Indonesia Investigasi
SUBULUSSALAM – Komite Peralihan Aceh Wilayah Subulussalam melalui Panglima KPA Wilayah Subulussalam, Tgk Suprida, menyatakan sikap tegas dan dukungan penuh terhadap pelaksanaan Peraturan Gubernur Aceh Nomor 2 Tahun 2026 tentang Jaminan Kesehatan Aceh (JKA).
Pernyataan tersebut disampaikan oleh Panglima Operasi KPA Wilayah Subulussalam yang juga menjabat sebagai Juru Bicara KPA Wilayah Subulussalam, T. Raja Harisul Azhar, M.A. atau yang akrab disapa Teuku Raja.
Menurut Teuku Raja, masyarakat Aceh perlu memahami bahwa Pergub Nomor 2 Tahun 2026 bertujuan menata aturan agar tepat sasaran dan tidak terjadi tumpang tindih antara program Jaminan Kesehatan Aceh (JKA) dengan BPJS Kesehatan, minggu, (17/05/26).
“JKA merupakan program perlindungan kesehatan daerah khusus bagi masyarakat Aceh yang lahir pasca penandatanganan Nota Kesepahaman MoU Helsinki antara RI dan GAM pada 15 Agustus 2005 silam.

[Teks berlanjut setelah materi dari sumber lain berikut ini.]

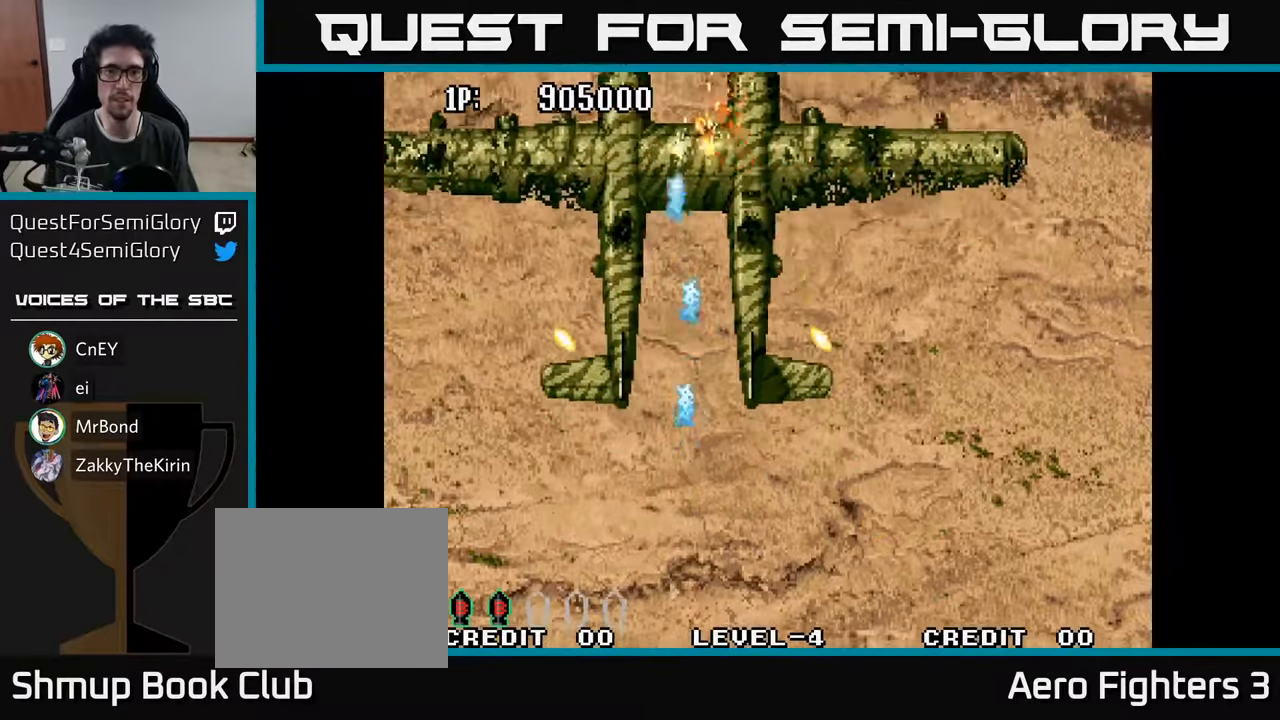
{"buttons": ["A"], "left_stick": "center", "right_stick": "center", "events": [[50, "A", "up"], [66, "DPAD_DOWN", "up"], [133, "A", "down"], [200, "A", "up"], [283, "A", "down"], [350, "A", "up"], [450, "A", "down"]]}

Sementara BPJS Kesehatan adalah badan penyelenggara program Jaminan Kesehatan Nasional berskala nasional. Dalam hal ini BPJS bertindak sebagai pengelola sistem, sedangkan JKA menjadi sumber pembiayaan premi yang dibayarkan oleh Pemerintah Aceh,” ujar Teuku Raja.

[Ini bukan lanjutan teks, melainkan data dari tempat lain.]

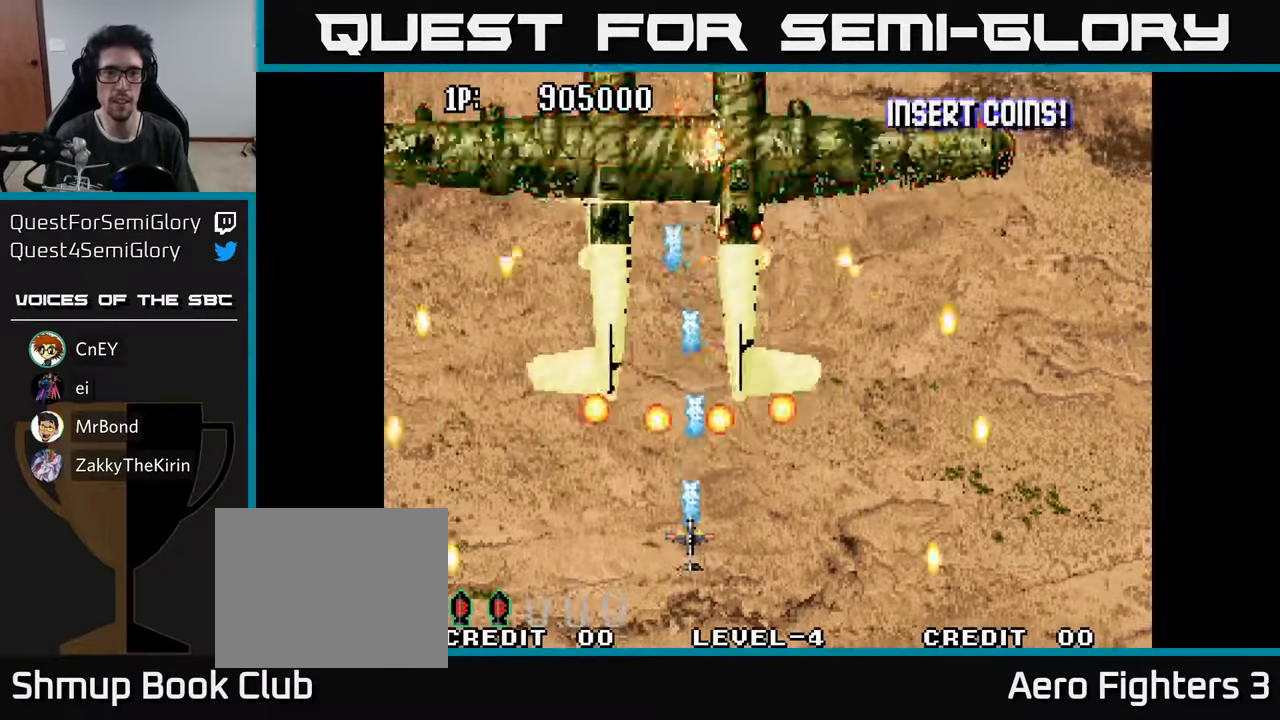
{"buttons": ["A", "DPAD_DOWN", "DPAD_LEFT"], "left_stick": "center", "right_stick": "center", "events": [[33, "A", "up"], [133, "A", "down"], [216, "A", "up"], [300, "A", "down"], [366, "A", "up"], [416, "DPAD_LEFT", "down"], [433, "A", "down"], [466, "DPAD_DOWN", "down"]]}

Ia menilai kebijakan strategis tersebut sebagai langkah berani dan terencana yang diambil Pemerintah Aceh demi menjamin hak dasar masyarakat dalam memperoleh pelayanan kesehatan yang layak.
“Kebijakan ini juga menjadi bentuk nyata pembangunan daerah yang berkeadilan dan menjunjung tinggi martabat rakyat Aceh menuju Aceh yang mesyuhu,” tambahnya.
Lebih lanjut, Teuku Raja menegaskan bahwa kehadiran Pergub JKA bukan sekadar aturan administratif semata, melainkan bentuk keberpihakan pemerintah kepada masyarakat yang membutuhkan, sekaligus implementasi nyata dari semangat Otonomi Khusus Aceh sebagaimana tertuang dalam Undang-Undang Nomor 11 Tahun 2006 tentang Pemerintahan Aceh.
Dalam kesempatan itu, Teuku Raja juga mengajak seluruh masyarakat Aceh untuk bersama-sama menjaga keamanan dan ketertiban masyarakat (kamtibmas) demi masa depan Aceh yang lebih baik.
“Kita harus menjaga kedamaian Aceh. Aceh pernah dilanda konflik berkepanjangan. Karena itu, mari sedikit melihat sejarah ke belakang untuk melangkah menuju masa depan yang jauh lebih baik,” ungkapnya.
Menutup pernyataannya, Teuku Raja menyampaikan dua petuah Hadih Maja warisan orang tua terdahulu sebagai pengingat persatuan masyarakat Aceh:
“Sesama Aceh tanyoe meutaloe wareh gaseh meu gaseh bila membila.”
“Tameu pake alang ta meuprang rugoe.”